All entries are to be copied exactly, with pictures removed.

(Records contained in a dataset)

.....

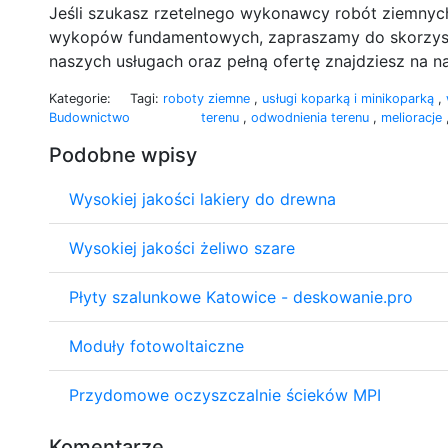
Jeśli szukasz rzetelnego wykonawcy robót ziemnyc
wykopów fundamentowych, zapraszamy do skorzystan
naszych usługach oraz pełną ofertę znajdziesz na n
Kategorie:
Tagi:
roboty ziemne
,
usługi koparką i minikoparką
,
Budownictwo
terenu
,
odwodnienia terenu
,
melioracje
Podobne wpisy
Wysokiej jakości lakiery do drewna
Wysokiej jakości żeliwo szare
Płyty szalunkowe Katowice - deskowanie.pro
Moduły fotowoltaiczne
Przydomowe oczyszczalnie ścieków MPI
Komentarze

.....

**Output below:**
Jeśli szukasz rzetelnego wykonawcy robót ziemnyc
wykopów fundamentowych, zapraszamy do skorzystan
naszych usługach oraz pełną ofertę znajdziesz na n
Kategorie:
Tagi:
roboty ziemne
,
usługi koparką i minikoparką
,
Budownictwo
terenu
,
odwodnienia terenu
,
melioracje
Podobne wpisy
Wysokiej jakości lakiery do drewna
Wysokiej jakości żeliwo szare
Płyty szalunkowe Katowice - deskowanie.pro
Moduły fotowoltaiczne
Przydomowe oczyszczalnie ścieków MPI
Komentarze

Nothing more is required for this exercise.